Plaintiffs argued that the statute was outdated and unconstitutional, violating the Pennsylvania and U. S. Constitution’s guarantee of equal protection, due process and other provisions. Following substantial briefing and oral argument, Judge Robert Mellon ruled that the damages cap applied, recognizing prior precedent highlighted by MSZLM which determined the statute to be properly resistant to constitutional attack, and thus molded the award to $500,000, along with a limited award of pre-judgment interest. Plaintiffs have appealed the ruling to the Pennsylvania Commonwealth Court, which remains pending.
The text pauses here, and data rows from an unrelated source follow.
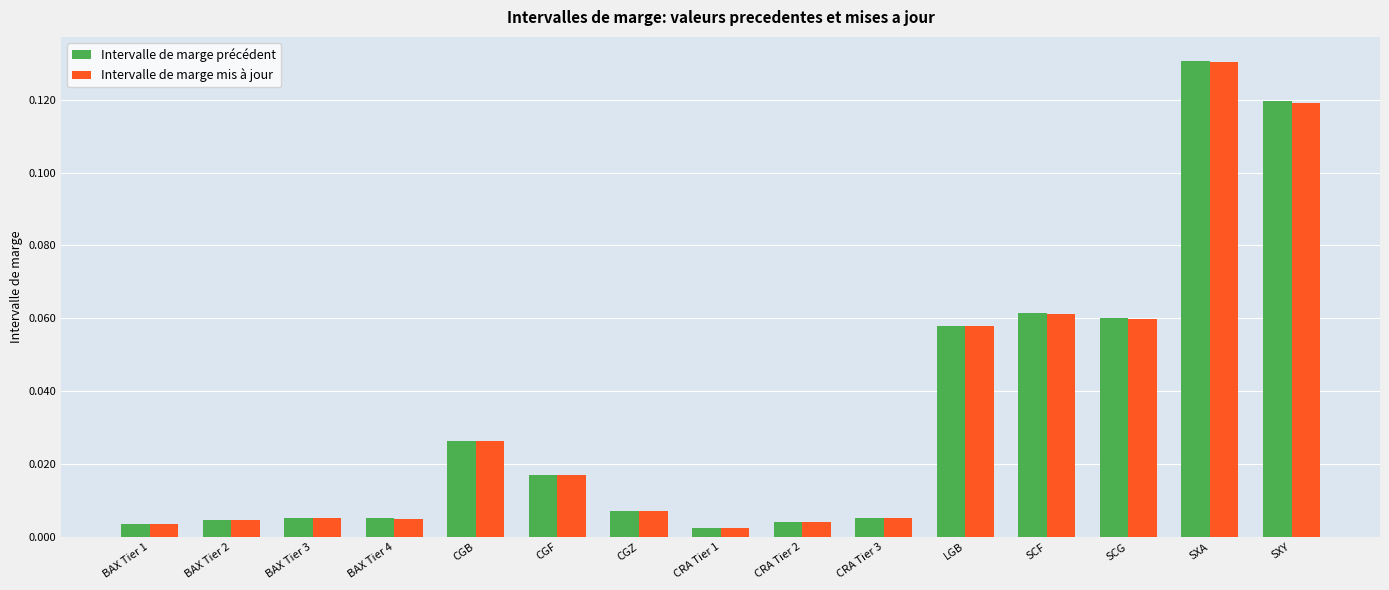

At which label does Intervalle de marge précédent reach its peak?

SXA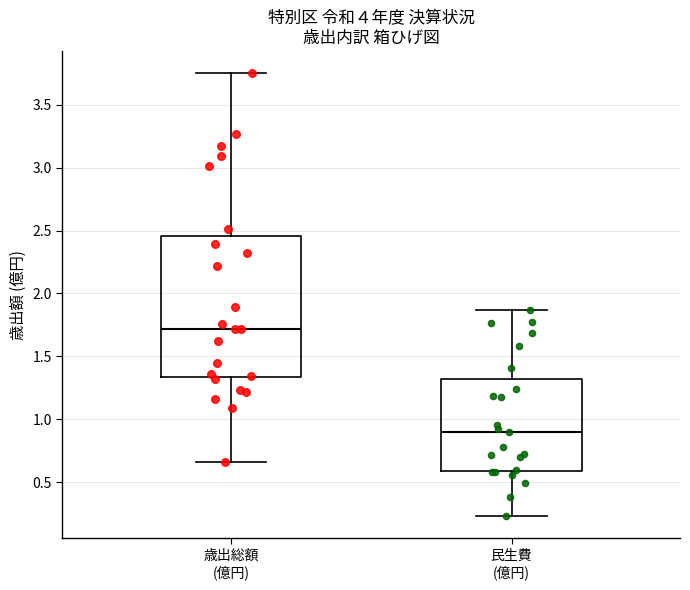

Which box is the tallest, from its lower edge to its upper edge?

歳出総額 (億円)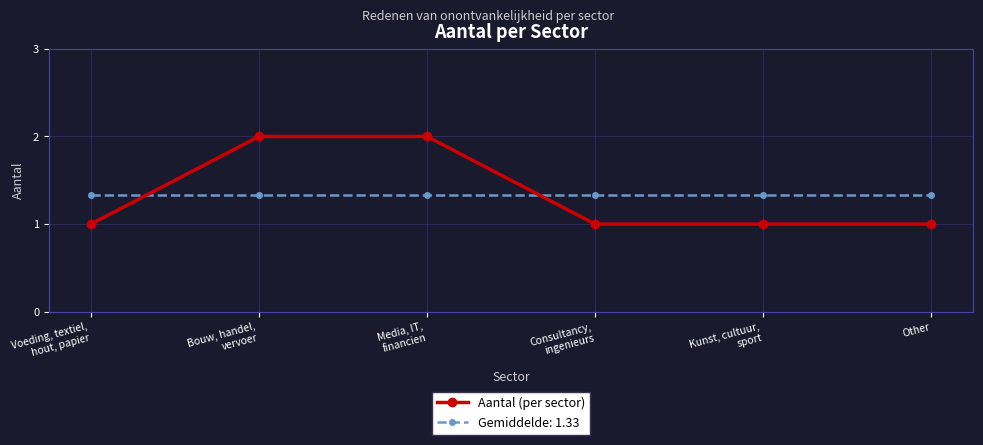

Is this an area chart (filled region under the line)?

No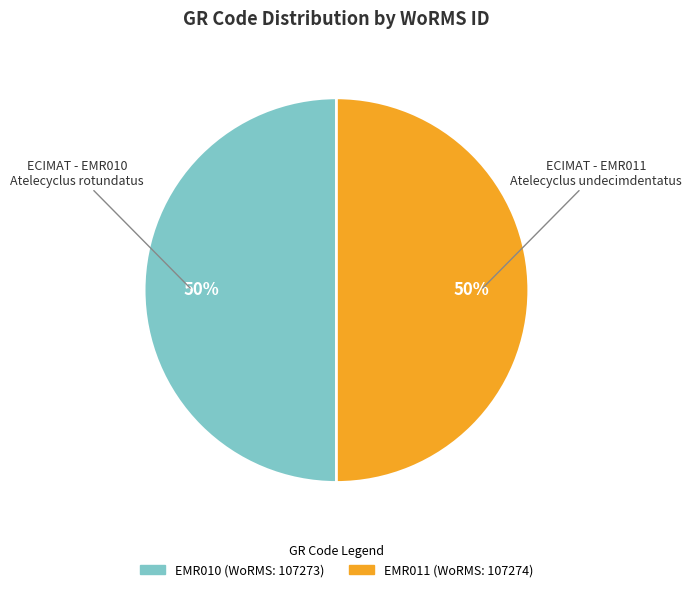

The EMR011 slice represents 37% of the pie. True or false?

False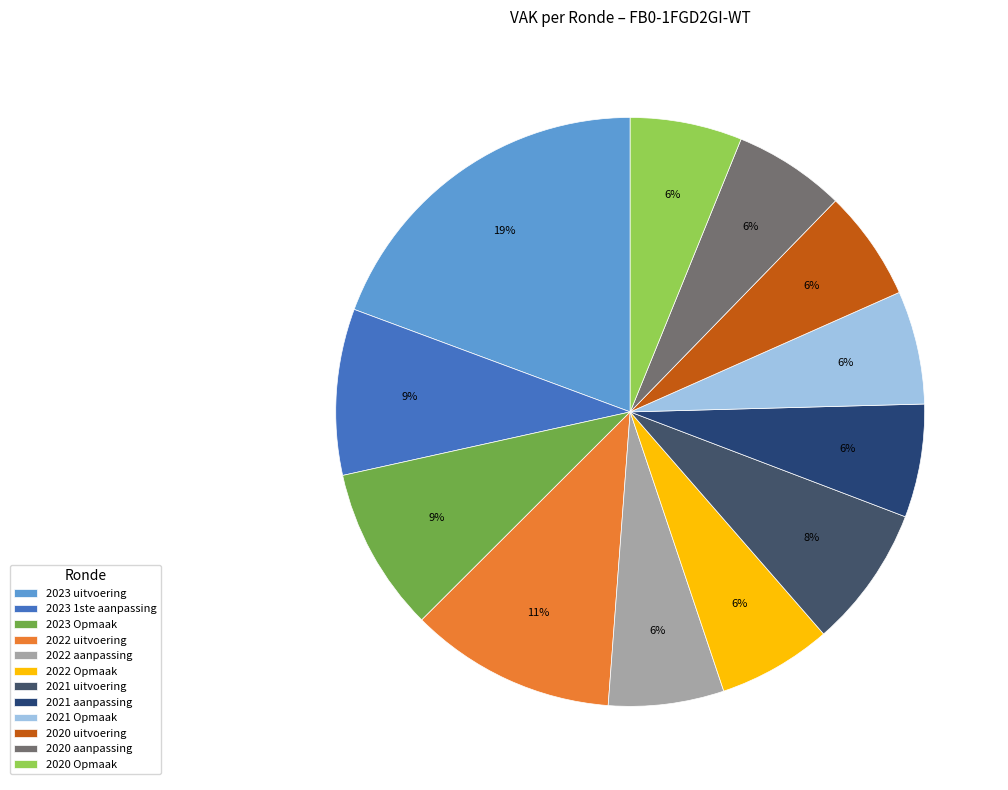

Does 2023 uitvoering represent more than half of the total?

No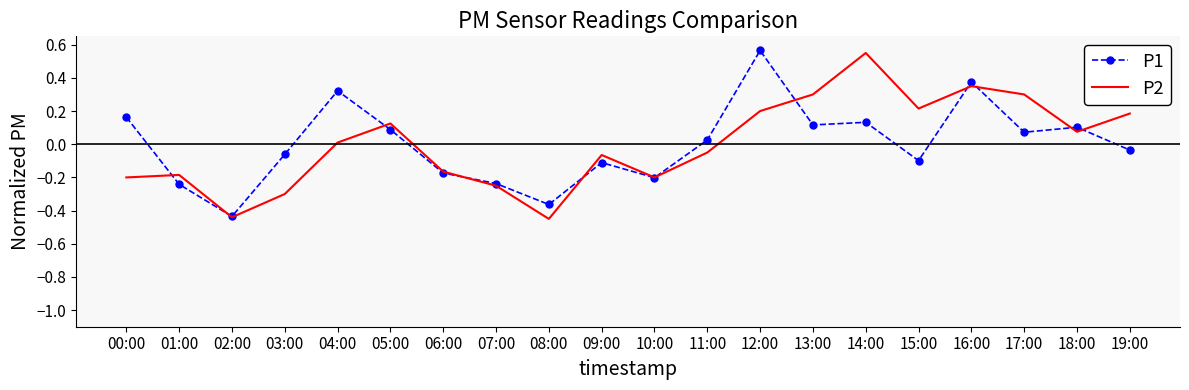

The P2 series shows 0.1 at 17:00. True or false?

False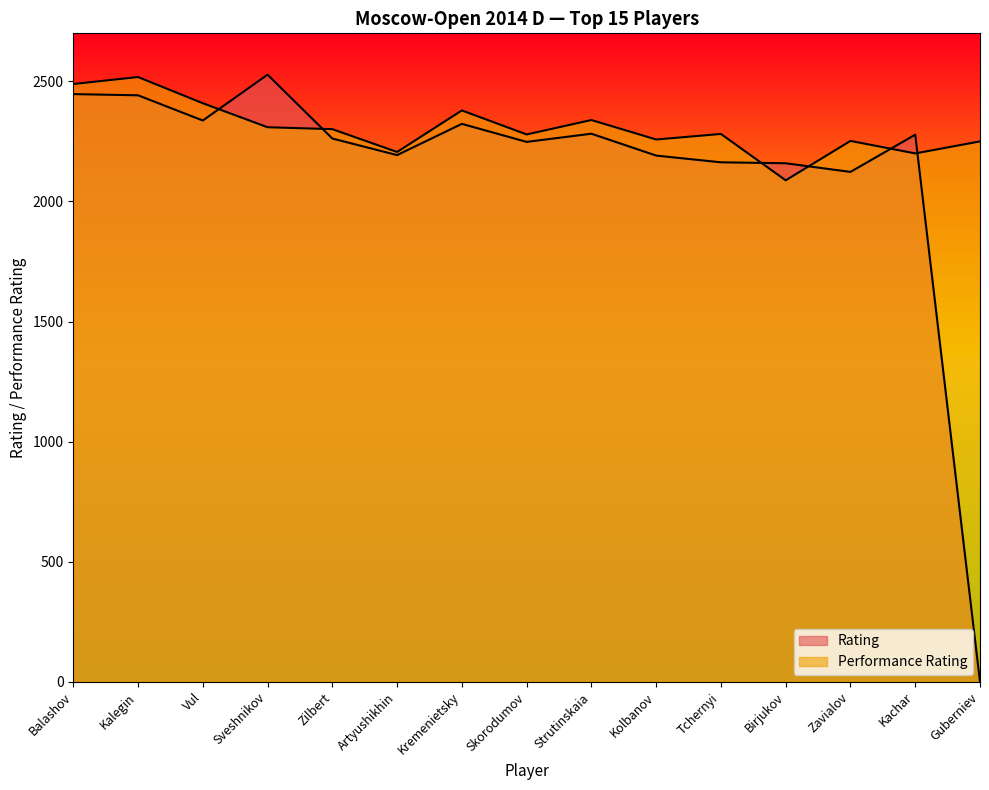

What is the difference between the Rating values at Artyushikhin and Kachar?

85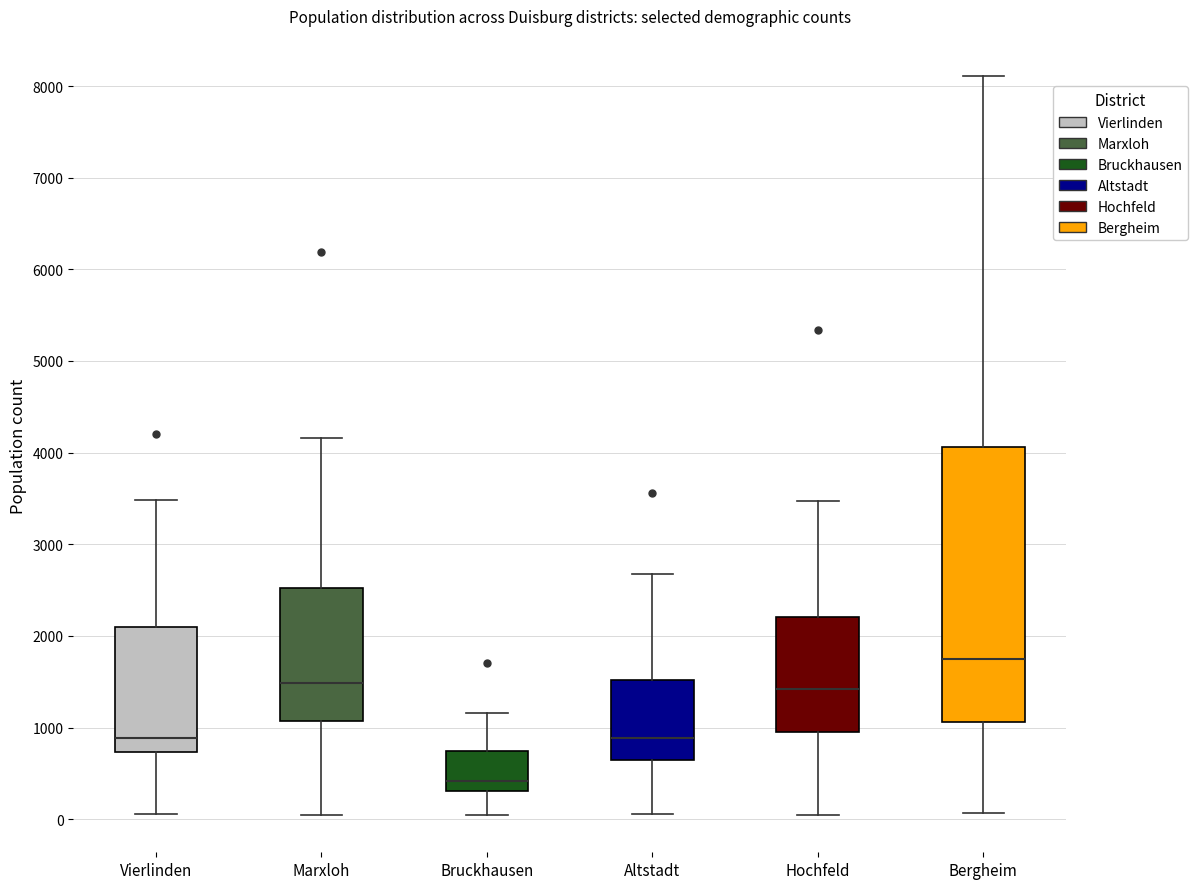

Where is the lower edge of the box for Bergheim on the y-axis? The values are not printed on the chart, so give them approximately, as read against the axis.

1100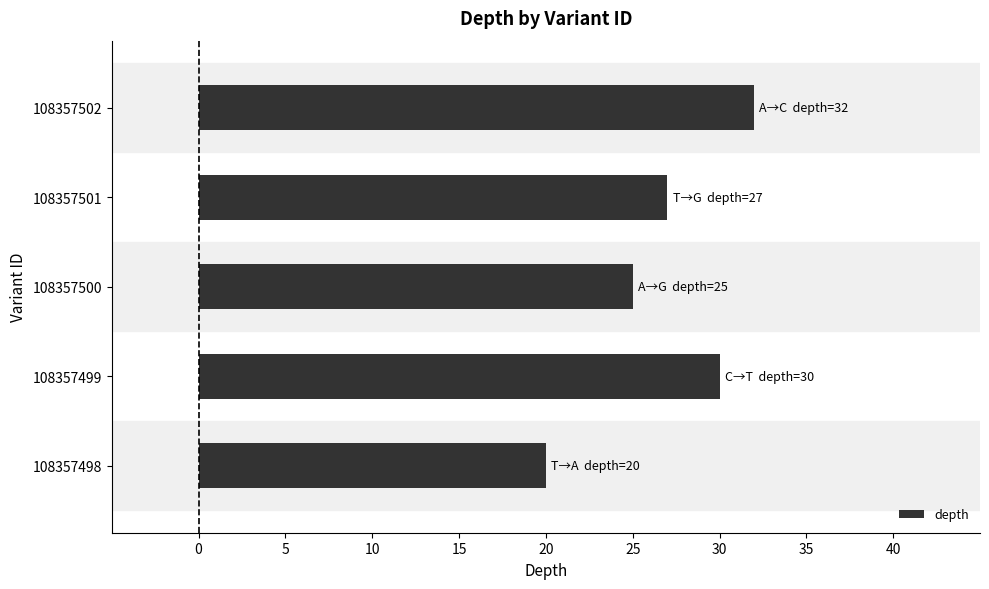

What is the difference between the maximum and minimum values?

12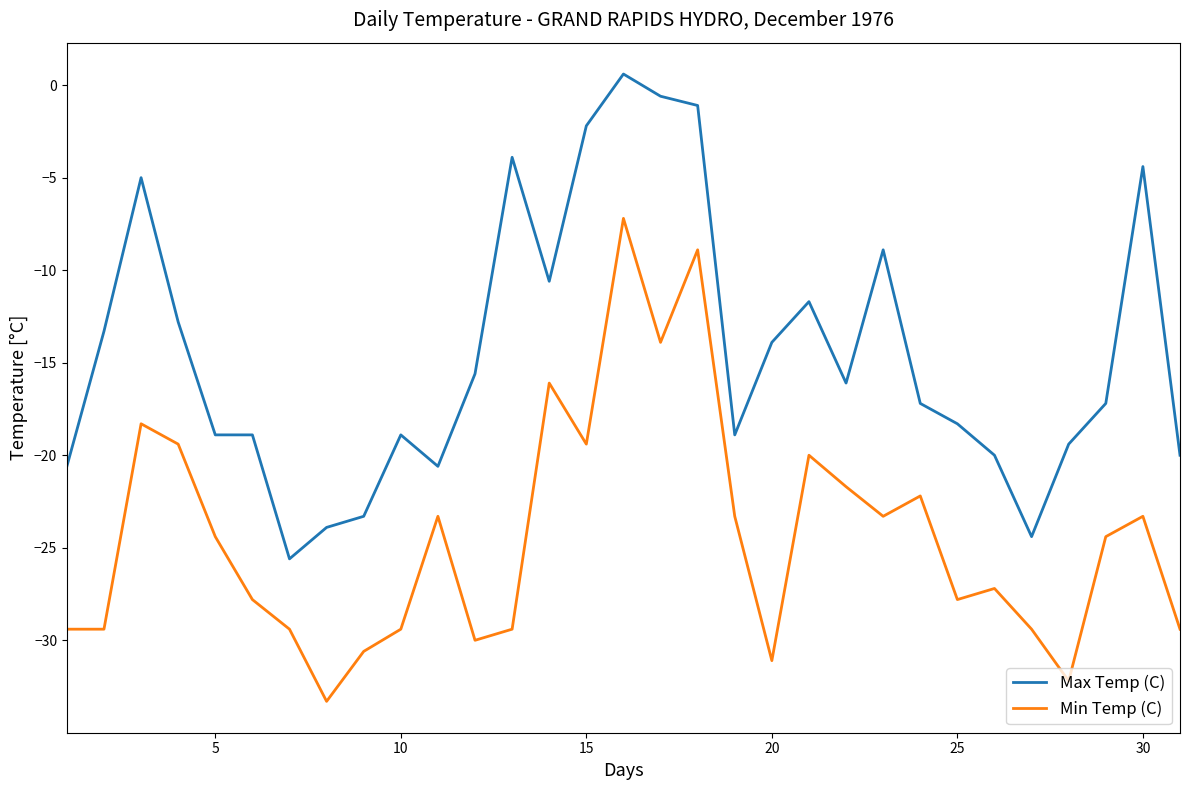

Rank the series by their average value, from highest to lowest.

Max Temp (C), Min Temp (C)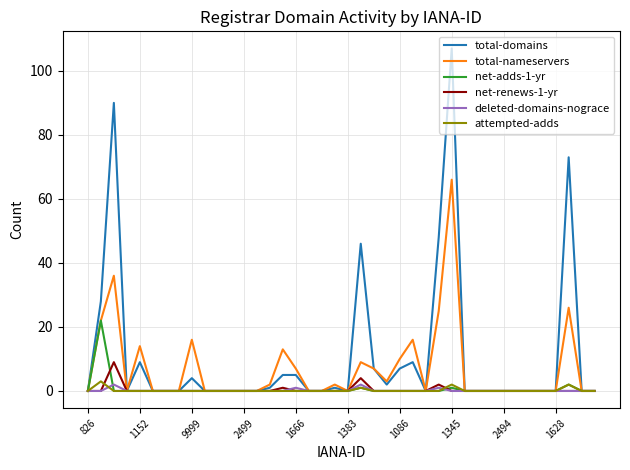

What is the maximum value shown in the chart?

107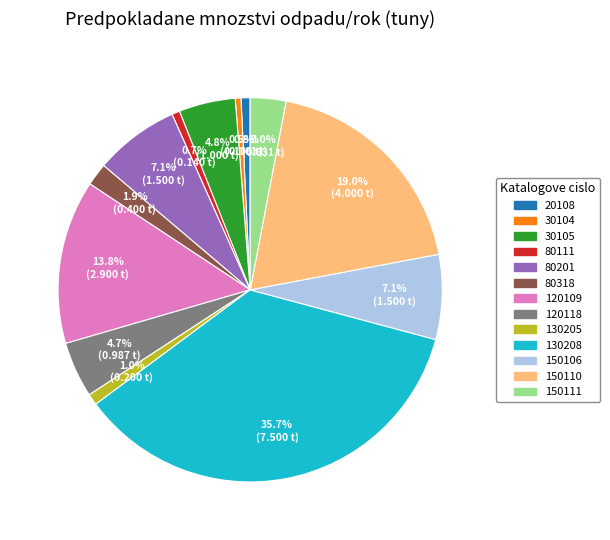

True or false: 130208 accounts for 46% of the total.

False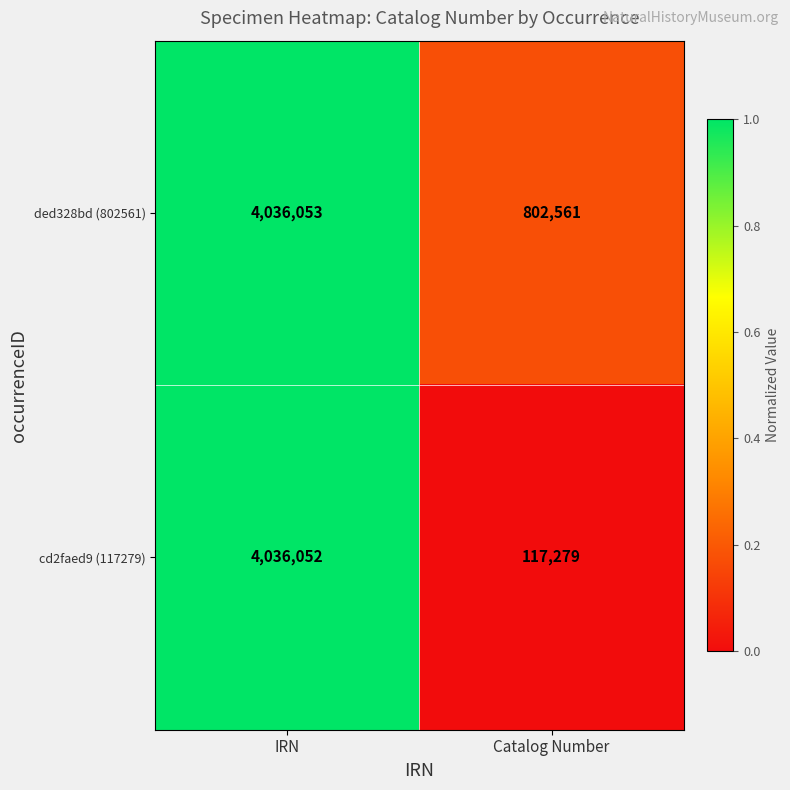

Reading left to right, what are all the values shown in this chart?

ded328bd (802561): IRN=4036053	Catalog Number=802561
cd2faed9 (117279): IRN=4036052	Catalog Number=117279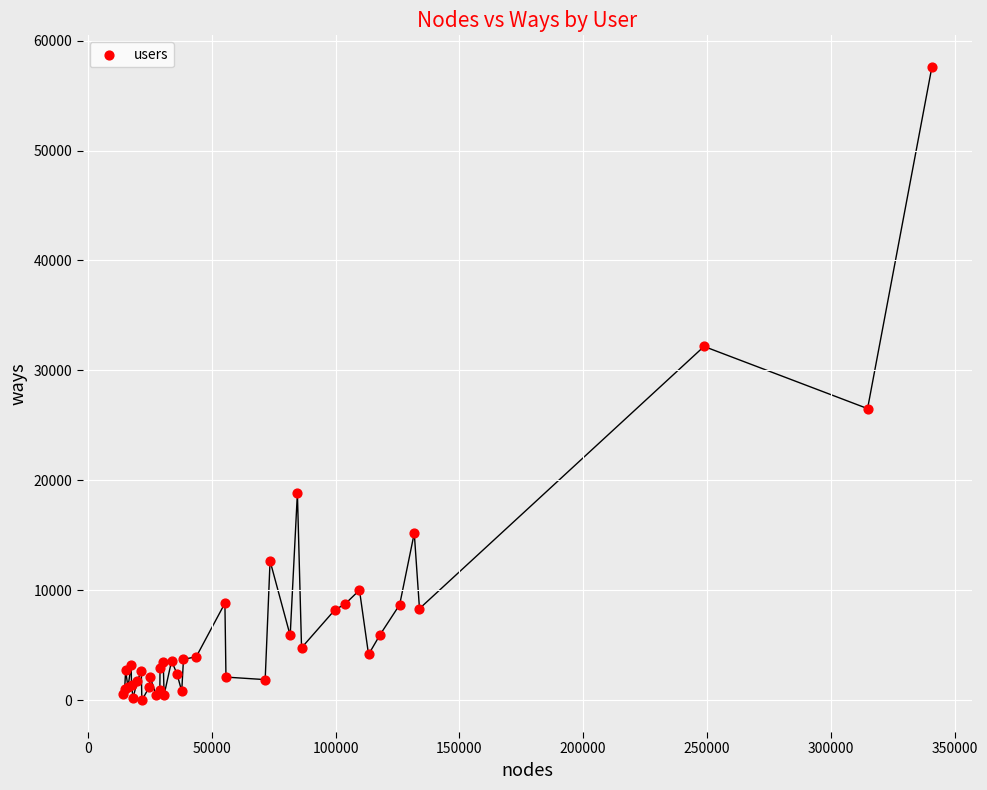

What Y value in the scatter plot is closest to 28797?

26532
It shows that existence of a cap on damages precludes the plaintiffs to receive adequate rewards. Another argument against a cap on damages provides that in fact some plaintiffs would not receive full recovery from the law suits due to inflation. For example, in California, attorneys are limited by MICRA, or the Medical Injury Compensation Reform Act of 1975, which caps non-economic damages in medical malpractice cases at $250,000. This is a cap that has not increased since its inception, despite nearly 40 years of inflation. If it had increased, it should be over $1 Million.
Since MICRA’s passage in 1975, the consumer price index has increased 320%, but the cap on damages has not changed. It is qualifies to state that a cap on damages does not justify the compensation of damages to those who suffered from the wrong actions of others. Caps also do not prevent so Called “Frivolous” Lawsuits. Proponents of Tort Reform cite “frivolous” lawsuits, high insurance premiums and better access to health care as reasons to put limits on damages. But the truth of the matter is that arbitrary caps do not result in reduced premiums, but rather increased profits for the insurance companies.
This is why the leaders of Tort Reform are generally the insurance companies and do not represent general public interests. By imposing the cap on damages, it is also precludes general population of people seek the rewards in the courts of law and use the attorneys services due to such limitations. The amounts of money spent by the attorneys on the preparation of the law suits itself are much grader most of the times than the rewards of compensation of damages itself. All of the issues listed above support the side of those who believe why the opposition to a Cap on damages should prevail.